§ Page extract:
.....
I was at my Nana's house recently and she's had issues with sugar ants. I say issues, because ultimately we're not fond of them, but also understand they are looking for food and water, and you can hardly blame an animal in search of basic survival.
It is interesting to watch them troop along once they've found a small piece of sourdough or a line marching straight to the sink. Then you see a random ant scouting out the next "big" lead. I've been more conscious about calling animals "girls" when I don't know for sure, but then I start to wonder if there's a way to tell the difference. So here we are with another Daily Doodle question waiting to be answered.
Ants, like bees, are mostly female. Ants have a caste system, where responsibilities are divided. The non-mating females raise the babies, gather the food, maintain and expand the nest, and look after the founder of the colony, the queen, who does nothing but lay eggs continuously. Worker ants are all female, and this sisterhood is responsible for the harmonious operation of the colony.
The vast majority of eggs develop as workers, but once the colony is ready the queen produces the next generation of reproductives which will go on to start their own colonies.
A female ant’s fate to become a worker or queen is mainly determined by diet, not genetics. Any female ant larva can become the queen – those who receive diets richer in protein. The other larvae receive less protein, which causes them to develop as workers. Queen ants in some species are bigger than workers; in others you have to look for the difference by examining the thoraxes -- queens have bigger thoraxes with more parts as a result of having wings for part of their lives.
Males are smaller than females, with smaller heads and longer antennae. They also have wings. Unless you dig into an ant colony, it's unlikely you'll ever see a male ant except on one special hot, humid day in early summer, after the spring rains have passed. That's when all the male ants come out and use their wings in a glorious day of free love.
Male ants have a mother but no father. Unlike humans, with X and Y chromosomes, an ant’s sex is determined by the number of genome copies it possesses. Male ants develop from unfertilized eggs so receive no genome from a father. This means that male ants don’t have a father and cannot have sons, but they do have grandfathers and can have grandsons. Female ants, in comparison, develop from fertilized eggs and have two genome copies – one from their father and one from their mother.
Male ants only have one genome copy, meaning every one of their sperm is genetically identical to themselves. And their job is over quickly, dying soon after mating, although their sperm live on, perhaps for years. Essentially their only job is to reproduce.
When the conditions are warm and humid, the winged queen and males leave their nests in search of mates. Mating takes place on the wing, often hundreds of feet up (hence the need for good weather). Afterwards, queens drop to the ground and shed their wings, while males quickly die. Mated queens choose a nest site and burrow into the soil, made softer from recent rain.
.....
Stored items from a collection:
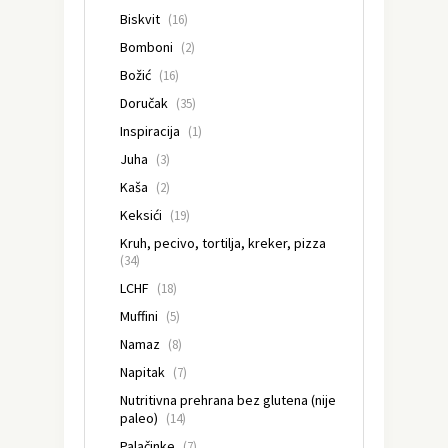
Biskvit
(16)
Bomboni
(2)
Božić
(16)
Doručak
(35)
Inspiracija
(1)
Juha
(3)
Kaša
(2)
Keksići
(19)
Kruh, pecivo, tortilja, kreker, pizza
(34)
LCHF
(18)
Muffini
(5)
Namaz
(8)
Napitak
(7)
Nutritivna prehrana bez glutena (nije
paleo)
(14)
Palačinke
(7)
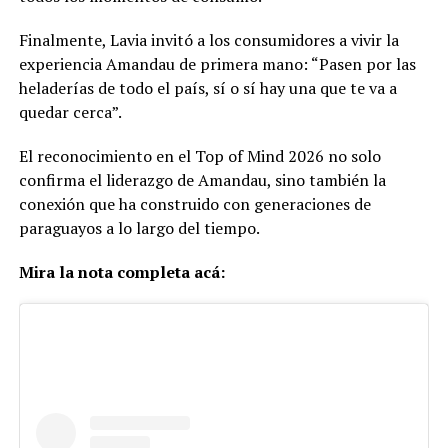
Finalmente, Lavia invitó a los consumidores a vivir la
experiencia Amandau de primera mano: “Pasen por las
heladerías de todo el país, sí o sí hay una que te va a
quedar cerca”.
El reconocimiento en el Top of Mind 2026 no solo
confirma el liderazgo de Amandau, sino también la
conexión que ha construido con generaciones de
paraguayos a lo largo del tiempo.
Mira la nota completa acá:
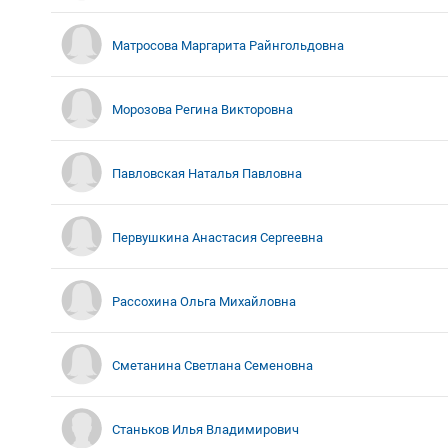
Матросова Маргарита Райнгольдовна
Морозова Регина Викторовна
Павловская Наталья Павловна
Первушкина Анастасия Сергеевна
Рассохина Ольга Михайловна
Сметанина Светлана Семеновна
Станьков Илья Владимирович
.....
§ Problem to work on:
Please answer these questions using the ant text:
1. What mainly determines whether a female ant becomes a worker or a queen?
2. How many genome copies does a male ant have?
3. Where does ant mating take place?
The entries have no connection to the ant text.

§ Result for this exercise:
1. Diet, not genetics. Larvae that get diets richer in protein become queens.
2. One.
3. On the wing, often hundreds of feet up.